L'evento si inaugurerà il prossimo 28 Settembre e durerà fino alla fine si Febbraio 2020, presso gli spazi di Vistamare a Pescara

L’artista ha invitato ventitré artisti, diversi per provenienza e percorso, scegliendo di porre una domanda who knows one, che permettesse loro di interrogarsi sul significato stesso dell’opera d’arte, domanda che coinvolge anche il fruitore finale dell’opera, lasciando tutti impegnati nella ricerca di una risposta.

Il quesito iniziale who knows one (letteralmente ‘chi sa che cosa è il numero 1’) è una filastrocca, uno scioglilingua per i bambini tratto da un testo ebraico dell’Haggadah (circa 1500 a.c.) – un compendio di omelie rabbiniche e racconti che incorporano il folclore, gli aneddoti storici e i consigli pratici – che mette in campo dubbi riferibili non solo al mondo dell’arte ma a sistemi di pensiero filosofico e religioso più ampi, che costringono l’individuo a interrogarsi sul senso stesso dell’esistenza.

Ciascun artista ha risposto utilizzando strumenti a lui congeniali e il percorso espositivo si snoda attraverso una serie di lavori, di natura differente e spesso enigmatici, in cui la parola ha un ruolo prominente.


La domanda “who knows one” è tratta dall’omonima poesia allegorica, parte del testo ebraico dell’“Haggadah”, e che viene letto attorno al tavolo della cena in occasione della Pasqua ebraica. Il contenuto della poesia è storico e insieme etico nel suo riferimento all’Esodo e ai Dieci Comandamenti (“who knows ten”) ed evidenzia le complessità e le contraddizioni della ricerca volta a scoprire: che cosa ci faccio qui? chi sono? dove sto andando?
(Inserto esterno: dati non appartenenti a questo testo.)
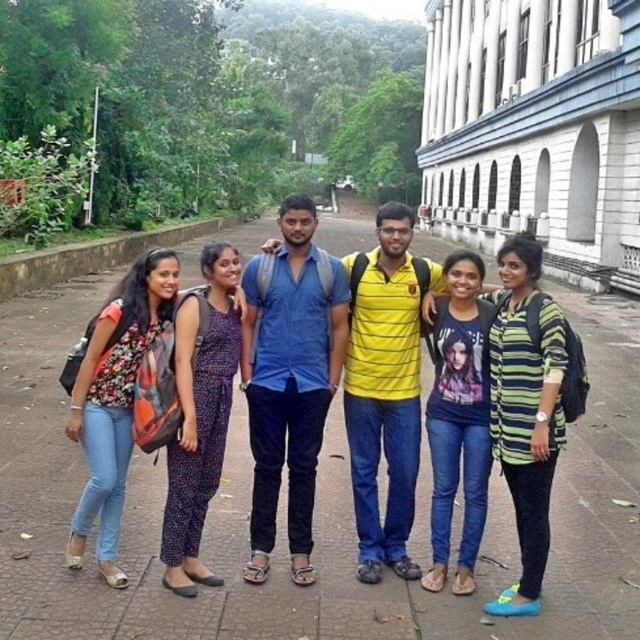
Which is more to the right, floral print shirt at left or purple dotted jumpsuit at center?

Positioned to the right is purple dotted jumpsuit at center.

Between point (74, 372) and point (237, 298), which one is positioned behind?

Positioned behind is point (237, 298).

Identify the location of floral print shirt at left. The height and width of the screenshot is (640, 640). (113, 400).

Does floral print shirt at left have a greater width compared to printed cotton t-shirt at center?

Yes, floral print shirt at left is wider than printed cotton t-shirt at center.

Does point (106, 499) lie in front of point (435, 573)?

Yes, it is.

Find the location of `floral print shirt at left`. floral print shirt at left is located at coordinates (113, 400).

The width and height of the screenshot is (640, 640). Identify the location of floral print shirt at left. (x=113, y=400).

Is blue denim shirt at center to the left of floral print shirt at left from the viewer's perspective?

In fact, blue denim shirt at center is to the right of floral print shirt at left.

Can you confirm if blue denim shirt at center is shorter than floral print shirt at left?

Incorrect, blue denim shirt at center's height does not fall short of floral print shirt at left's.

Identify the location of blue denim shirt at center. (289, 381).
Nel 1948 Barnett Newman dipinse il quadro “Onement I” e, secondo il Museum of Modern Art, era “la prima volta in cui l’artista usava una striscia verticale per definire la struttura spaziale del suo lavoro.”

Che cosa significa “primo”, come si fa a catturare un istante nel tempo? Così come per Newman, anche l’ultima poesia di Samuel Beckett, “What is the Word”, indica un tentativo essenziale di catturare un’idea. Un’opera finita è tanto una definizione quanto una domanda.

L’allegoria di “who knows one” solleva anche l’interrogativo su dove sia Dio. E al tempo stesso afferma che Dio è uno. Suscita una domanda sull’essere.

In questo caso la domanda posta dal titolo agli artisti invitati a partecipare a questa mostra è stata capovolta, come se fosse rimbalzata agli artisti. Mette in questione la premessa dell’appello, come per dire: “Tu che cosa sai?” “Io che cosa so?” E in ogni caso: “A che serve tutto questo?”
—Haim Steinbach



Haim Steinbach (Rehovot, Israel, 1944) ha partecipato nel 1997 alla Biennale di Venezia all’interno della mostra internazionale curata da Germano Celant. I suoi lavori sono nella collezione permanente di molti musei internazionali: il Museum of Modern Art, New York; Museum of Contemporary Art, Los Angeles; Centre Georges Pompidou, Parigi; Menil Collection, Houston; Städel Museum, Francoforte; Tate Modern, Londra; Guggenheim Museum, New York; Stedelijk Museum, Amsterdam; Israel Museum, Gerusalemme; Museum Moderner Kunst di Vienna e il Museum of Contemporary Art di Chicago.